Il existe un son à la finlandaise. Si, pour faire dans le raccourci simpliste, le Black Metal à la norvégienne se définit par un sens des ambiances, froides et minérales, si l’art noir à la Suédoise mise tout sur la rapidité, le Metal noir du pays des mille lacs pourrait s’identifier par son caractère souvent explosif, franchement blasphématoire et cru, bien que paradoxalement non exempt de touches mélodiques (tout est relatif). Commencé avec le malfaisant Beherit, poursuivi par le cultissime Horna, le genre y a essaimé une graine bestiale et durable.
Originaire de Lathi et apparu en 2006, Sacrilegious Impalement fait partie de la seconde génération d’adorateurs du Grand Bouc finlandais, dont les premières démos ainsi que le jet séminal baptisé Cultus Nex (2009), l’ont placé parmi les meilleurs candidats capables de ravir le trône à un Horna en mode pointillés depuis quelques années.
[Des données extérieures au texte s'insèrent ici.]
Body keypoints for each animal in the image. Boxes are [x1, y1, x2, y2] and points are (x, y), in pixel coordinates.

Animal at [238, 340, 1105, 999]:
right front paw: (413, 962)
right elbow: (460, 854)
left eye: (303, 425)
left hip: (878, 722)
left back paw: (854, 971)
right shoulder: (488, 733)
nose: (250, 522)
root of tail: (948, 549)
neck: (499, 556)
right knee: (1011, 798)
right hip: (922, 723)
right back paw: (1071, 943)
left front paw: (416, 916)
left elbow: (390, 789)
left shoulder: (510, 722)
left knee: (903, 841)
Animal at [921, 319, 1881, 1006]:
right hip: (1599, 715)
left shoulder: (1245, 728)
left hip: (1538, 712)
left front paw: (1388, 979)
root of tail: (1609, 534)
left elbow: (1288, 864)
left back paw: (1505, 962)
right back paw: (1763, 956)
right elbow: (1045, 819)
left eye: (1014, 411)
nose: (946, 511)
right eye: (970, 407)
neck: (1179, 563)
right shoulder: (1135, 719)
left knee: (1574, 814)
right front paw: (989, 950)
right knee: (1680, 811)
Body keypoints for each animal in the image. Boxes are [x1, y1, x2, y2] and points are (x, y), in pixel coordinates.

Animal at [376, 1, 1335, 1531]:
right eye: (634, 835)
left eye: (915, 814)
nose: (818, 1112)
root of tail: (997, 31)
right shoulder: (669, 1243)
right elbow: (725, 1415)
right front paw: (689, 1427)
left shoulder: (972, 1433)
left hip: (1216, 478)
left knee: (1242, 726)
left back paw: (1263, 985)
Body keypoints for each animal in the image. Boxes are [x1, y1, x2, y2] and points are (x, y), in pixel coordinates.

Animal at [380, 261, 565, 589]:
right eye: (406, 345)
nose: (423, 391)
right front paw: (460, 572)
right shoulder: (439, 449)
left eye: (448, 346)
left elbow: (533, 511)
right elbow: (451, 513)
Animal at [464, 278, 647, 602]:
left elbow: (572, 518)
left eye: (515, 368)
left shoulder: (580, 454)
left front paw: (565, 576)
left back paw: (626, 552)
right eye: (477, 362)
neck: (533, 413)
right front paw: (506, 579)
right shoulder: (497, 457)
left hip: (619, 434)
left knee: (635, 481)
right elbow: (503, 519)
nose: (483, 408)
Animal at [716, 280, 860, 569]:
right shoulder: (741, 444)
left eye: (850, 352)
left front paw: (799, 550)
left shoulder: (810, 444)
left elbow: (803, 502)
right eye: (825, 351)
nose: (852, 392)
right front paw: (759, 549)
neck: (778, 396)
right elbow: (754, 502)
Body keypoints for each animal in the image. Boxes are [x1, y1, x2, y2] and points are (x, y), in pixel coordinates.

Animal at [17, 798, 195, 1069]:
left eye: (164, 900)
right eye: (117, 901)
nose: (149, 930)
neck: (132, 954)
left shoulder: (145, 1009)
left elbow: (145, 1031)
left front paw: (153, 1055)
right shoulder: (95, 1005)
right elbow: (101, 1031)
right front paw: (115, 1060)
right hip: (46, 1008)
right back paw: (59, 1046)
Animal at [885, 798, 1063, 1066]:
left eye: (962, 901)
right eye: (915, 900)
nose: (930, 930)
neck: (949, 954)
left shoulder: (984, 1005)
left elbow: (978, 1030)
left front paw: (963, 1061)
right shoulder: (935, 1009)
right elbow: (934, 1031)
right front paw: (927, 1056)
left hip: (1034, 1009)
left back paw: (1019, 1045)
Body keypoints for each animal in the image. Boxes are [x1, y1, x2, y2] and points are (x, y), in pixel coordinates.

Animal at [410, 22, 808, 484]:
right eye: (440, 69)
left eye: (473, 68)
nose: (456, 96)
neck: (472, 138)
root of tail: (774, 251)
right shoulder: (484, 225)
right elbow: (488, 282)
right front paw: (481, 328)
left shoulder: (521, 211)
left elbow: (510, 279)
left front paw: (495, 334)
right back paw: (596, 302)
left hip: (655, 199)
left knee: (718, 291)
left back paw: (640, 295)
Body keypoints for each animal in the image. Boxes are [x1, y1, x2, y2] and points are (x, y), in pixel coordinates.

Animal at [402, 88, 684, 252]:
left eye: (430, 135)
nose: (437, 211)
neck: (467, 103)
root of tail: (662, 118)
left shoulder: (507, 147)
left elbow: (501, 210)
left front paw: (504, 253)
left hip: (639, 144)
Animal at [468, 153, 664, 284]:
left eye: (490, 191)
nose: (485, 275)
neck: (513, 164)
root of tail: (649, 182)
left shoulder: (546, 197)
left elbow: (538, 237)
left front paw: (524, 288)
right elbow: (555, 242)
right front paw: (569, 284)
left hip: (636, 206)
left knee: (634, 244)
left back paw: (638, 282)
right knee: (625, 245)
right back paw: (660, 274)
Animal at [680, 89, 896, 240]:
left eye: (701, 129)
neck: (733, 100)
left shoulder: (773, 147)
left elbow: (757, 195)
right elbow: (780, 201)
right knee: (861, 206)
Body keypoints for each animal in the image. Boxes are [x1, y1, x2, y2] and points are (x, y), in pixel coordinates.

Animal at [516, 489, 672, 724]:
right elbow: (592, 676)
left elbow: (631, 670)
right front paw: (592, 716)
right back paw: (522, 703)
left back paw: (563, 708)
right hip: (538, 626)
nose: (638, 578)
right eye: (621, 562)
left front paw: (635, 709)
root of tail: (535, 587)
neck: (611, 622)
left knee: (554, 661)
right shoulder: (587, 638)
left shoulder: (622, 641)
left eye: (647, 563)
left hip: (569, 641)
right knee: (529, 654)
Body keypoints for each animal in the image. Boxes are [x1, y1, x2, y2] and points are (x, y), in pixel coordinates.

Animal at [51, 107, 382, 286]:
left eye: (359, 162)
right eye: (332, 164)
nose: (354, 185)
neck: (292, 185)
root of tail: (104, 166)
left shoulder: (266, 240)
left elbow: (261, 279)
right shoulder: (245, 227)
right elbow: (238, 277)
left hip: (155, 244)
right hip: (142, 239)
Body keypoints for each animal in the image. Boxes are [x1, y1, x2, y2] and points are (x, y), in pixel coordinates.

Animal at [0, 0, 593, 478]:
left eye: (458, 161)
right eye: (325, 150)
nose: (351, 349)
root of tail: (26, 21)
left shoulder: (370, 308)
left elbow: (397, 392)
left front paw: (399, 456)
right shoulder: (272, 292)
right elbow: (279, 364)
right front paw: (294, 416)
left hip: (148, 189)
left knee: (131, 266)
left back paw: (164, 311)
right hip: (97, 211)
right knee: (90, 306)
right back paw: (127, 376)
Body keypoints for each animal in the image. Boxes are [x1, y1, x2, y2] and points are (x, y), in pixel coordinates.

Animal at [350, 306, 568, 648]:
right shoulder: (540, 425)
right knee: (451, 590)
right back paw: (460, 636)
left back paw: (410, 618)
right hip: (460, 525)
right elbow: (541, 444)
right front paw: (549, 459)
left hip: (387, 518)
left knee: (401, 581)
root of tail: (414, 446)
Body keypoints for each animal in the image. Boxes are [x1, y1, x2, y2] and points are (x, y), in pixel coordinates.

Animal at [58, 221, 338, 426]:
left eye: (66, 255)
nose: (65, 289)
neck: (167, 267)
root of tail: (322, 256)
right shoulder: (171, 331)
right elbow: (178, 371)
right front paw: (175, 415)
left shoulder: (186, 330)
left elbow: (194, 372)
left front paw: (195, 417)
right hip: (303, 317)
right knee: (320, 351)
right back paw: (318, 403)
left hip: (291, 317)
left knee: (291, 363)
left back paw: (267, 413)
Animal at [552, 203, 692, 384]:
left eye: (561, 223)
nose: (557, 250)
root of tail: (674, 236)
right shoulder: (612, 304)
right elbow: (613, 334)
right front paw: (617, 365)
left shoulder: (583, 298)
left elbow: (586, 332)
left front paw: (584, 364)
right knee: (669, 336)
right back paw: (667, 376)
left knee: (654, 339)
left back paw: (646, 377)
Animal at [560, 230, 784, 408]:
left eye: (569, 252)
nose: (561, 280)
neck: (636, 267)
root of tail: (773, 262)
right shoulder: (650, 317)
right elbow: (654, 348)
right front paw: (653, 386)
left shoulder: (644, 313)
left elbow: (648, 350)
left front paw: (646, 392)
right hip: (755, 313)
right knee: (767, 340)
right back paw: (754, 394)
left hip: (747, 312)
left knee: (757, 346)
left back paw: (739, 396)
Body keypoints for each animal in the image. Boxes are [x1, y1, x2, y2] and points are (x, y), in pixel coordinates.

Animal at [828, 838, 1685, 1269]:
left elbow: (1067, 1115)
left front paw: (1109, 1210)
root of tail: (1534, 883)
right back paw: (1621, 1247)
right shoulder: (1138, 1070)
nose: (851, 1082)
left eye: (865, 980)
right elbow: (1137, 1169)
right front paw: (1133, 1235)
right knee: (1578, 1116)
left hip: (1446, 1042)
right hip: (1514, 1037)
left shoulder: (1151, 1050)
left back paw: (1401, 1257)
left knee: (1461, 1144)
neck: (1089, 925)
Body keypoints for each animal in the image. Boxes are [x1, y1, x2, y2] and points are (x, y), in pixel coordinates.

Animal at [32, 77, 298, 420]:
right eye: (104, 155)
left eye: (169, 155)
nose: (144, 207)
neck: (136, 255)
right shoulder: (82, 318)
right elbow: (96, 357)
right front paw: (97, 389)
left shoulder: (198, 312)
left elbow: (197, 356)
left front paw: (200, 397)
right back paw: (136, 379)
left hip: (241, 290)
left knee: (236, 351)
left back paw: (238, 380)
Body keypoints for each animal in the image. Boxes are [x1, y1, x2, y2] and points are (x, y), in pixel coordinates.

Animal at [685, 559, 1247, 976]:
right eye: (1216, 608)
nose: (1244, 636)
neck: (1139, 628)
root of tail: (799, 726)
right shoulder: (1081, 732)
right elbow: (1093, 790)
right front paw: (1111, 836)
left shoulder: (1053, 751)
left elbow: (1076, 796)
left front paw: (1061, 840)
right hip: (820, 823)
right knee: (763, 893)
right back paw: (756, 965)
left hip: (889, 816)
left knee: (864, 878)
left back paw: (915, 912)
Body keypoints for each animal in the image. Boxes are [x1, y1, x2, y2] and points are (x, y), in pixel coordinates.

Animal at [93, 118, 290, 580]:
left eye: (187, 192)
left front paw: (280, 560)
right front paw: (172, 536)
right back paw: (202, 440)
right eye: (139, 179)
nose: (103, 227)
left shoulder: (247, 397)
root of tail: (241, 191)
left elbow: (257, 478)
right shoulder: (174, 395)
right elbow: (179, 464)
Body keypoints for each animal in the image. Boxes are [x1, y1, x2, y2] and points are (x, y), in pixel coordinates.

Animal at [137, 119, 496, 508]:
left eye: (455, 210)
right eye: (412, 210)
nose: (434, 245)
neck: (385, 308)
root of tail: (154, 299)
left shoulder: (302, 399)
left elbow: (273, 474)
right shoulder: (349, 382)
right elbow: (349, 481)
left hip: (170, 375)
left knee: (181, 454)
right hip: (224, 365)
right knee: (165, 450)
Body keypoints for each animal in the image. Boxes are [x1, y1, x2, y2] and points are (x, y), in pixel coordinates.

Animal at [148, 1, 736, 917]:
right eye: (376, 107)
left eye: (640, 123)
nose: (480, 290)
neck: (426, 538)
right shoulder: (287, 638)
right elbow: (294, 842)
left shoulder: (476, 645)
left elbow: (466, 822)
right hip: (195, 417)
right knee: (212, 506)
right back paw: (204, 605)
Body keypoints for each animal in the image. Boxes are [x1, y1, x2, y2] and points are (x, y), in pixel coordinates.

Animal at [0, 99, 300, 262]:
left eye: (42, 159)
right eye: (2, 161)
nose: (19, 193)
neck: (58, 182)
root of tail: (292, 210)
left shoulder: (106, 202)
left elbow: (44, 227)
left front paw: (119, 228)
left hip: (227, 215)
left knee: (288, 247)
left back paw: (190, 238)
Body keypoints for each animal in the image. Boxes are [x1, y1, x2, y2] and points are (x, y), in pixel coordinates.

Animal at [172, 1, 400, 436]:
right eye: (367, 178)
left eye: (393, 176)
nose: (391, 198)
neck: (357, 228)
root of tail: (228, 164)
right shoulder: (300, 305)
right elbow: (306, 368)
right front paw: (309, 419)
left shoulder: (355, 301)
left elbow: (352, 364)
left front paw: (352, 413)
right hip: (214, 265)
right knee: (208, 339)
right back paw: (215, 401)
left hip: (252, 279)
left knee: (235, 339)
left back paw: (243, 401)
C’est dire si Exalted Spectres était attendu comme un petit messie inverti dans le landerneau noir. L’amateur ne sera encore une fois pas déçu par cette ode qui démontre que la horde fait très certainement preuve de plus d’intelligence que ce que sa vitrine où s’entassent tous les clichés habituels que le Black Metal traîne tel un boulet, le laisse d’abord imaginer.
En effet, finalement assez loin des Anal Blasphemy et autre Bloodhammer qui se complaisent dans une fange True et délicieusement nauséabonde, Sacrilegious Impalement propose un Black Metal qui, bien que sauvage et emporté par une cascade de haine implacable ("Enter Godhood"), repose en réalité beaucoup plus sur de lourds modelés qui tendent à le rapprocher davantage de certains Suédois tels que Valkyrja que de ses compatriotes. "Blessed To Resist", vibrant d’ondes grésillantes ou "Wolves Of The Black Moon" illustrent cette parenté et ce goût pour une écriture finalement plus élaborée.
S’arc-boutant sur un socle rythmique puissant, qu’une prise de son organique sans pâtir du syndrôme « nécro et dégueulasse », ce sont le plus souvent des pulsations courtes, tendues comme une hampe gonflée de venin qui distillent des exhalaisons malsaines. Et plus Exalted Spectres progresse et plus il ouvre les vannes d’une noirceur cendreuse, de "Alethiea", sorte de croisement entre Shining pour les contours lugubres et Ajattara pour la diction si particulière du finnois jusqu’au terminal "Grand Funeral Convoy", lente et morbide reptation qui meurt sur un solo teinté de désespoir.
Tout en conservant cette bestialité propre au Black Metal national, Sacrilegious Impalement sait pourtant s’en détâcher par l’emploi de couleurs plus sinistres et d’aplats plus vicieux encore, qualité qu’amplifie ce second méfait, plus travaillé que ne l’était Cultus Nex.